Верный своему обещанию, Павел узнал, кто ведет дело Татьяны Житько. Следователем значилась его однокурсница по университету Мария Лавриненко. Киселев отыскал ее телефон в справочнике и позвонил. На его счастье, Мария оказалась в своем кабинете.
– Слушаю вас, – отозвалась она.
– Привет, Маша, – поздоровался Павел. – Интересно, узнаешь ли ты бывших сокурсников?
– У нас, юристов, наблюдательность развита, – парировала Мария. – И тебя, Пашенька, по твоим особым интонациям я, конечно, признала сразу. Ты по делу или приглашаешь на вечер воспоминаний?
– На вечер воспоминаний я бы тебя тоже пригласил, – рассмеялся Киселев. – Только в другой раз.

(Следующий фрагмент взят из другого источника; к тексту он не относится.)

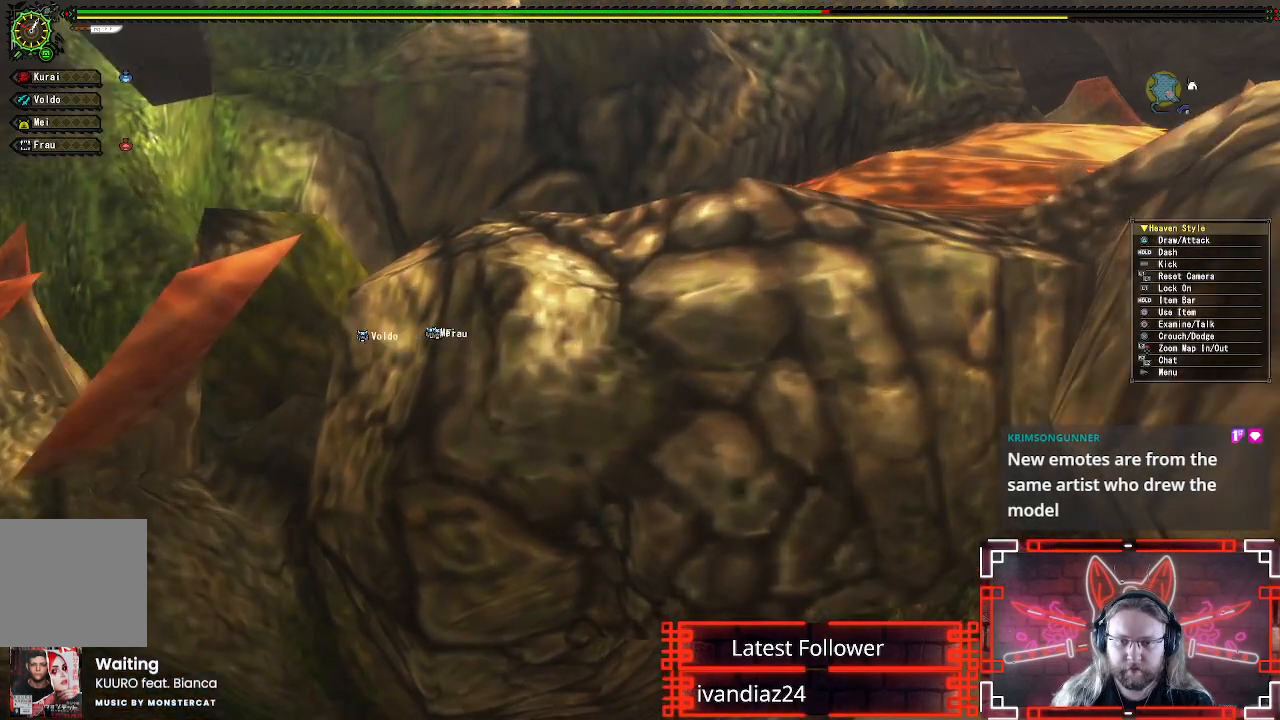
{"buttons": [], "left_stick": "right", "right_stick": "center", "events": [[50, "B", "up"], [117, "left_stick", "right"], [350, "A", "down"], [417, "A", "up"]]}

Дел, понимаешь, много.
– Значит, просить о чем-то собираешься, – констатировала Лавриненко. – Ну, проси, я по пятницам подаю.
– Как всегда, твои шутки на высоте, – отозвался майор. – Но давай к нашим баранам. Вернее, к моим. Ты ведешь дело Татьяны Житько?
– Я, – подтвердила женщина. – Почему она тебя интересует?
– Кажется, пересекается с одним моим делом, – уклончиво ответил Киселев. – Так что с Житько?
Мария сделала паузу:
– Думаю, что сказать. Понимаешь, сама еще не разобралась, виновата она или нет. Смотрю я на нее: ну нельзя так убиваться, если камень за пазухой. Татьяна даже пыталась покончить с собой. А сейчас отказалась от адвоката. Мне, говорит, все равно без сына жить нечего. Тут, в общем, такие дела… привезли ее в каком-то невменяемом состоянии, в прострации, я бы сказала. До утра она так и просидела на койке, а утром словно осознала, что натворила, и упала в обморок, потом рыдала, не переставая, и попыталась покончить с собой.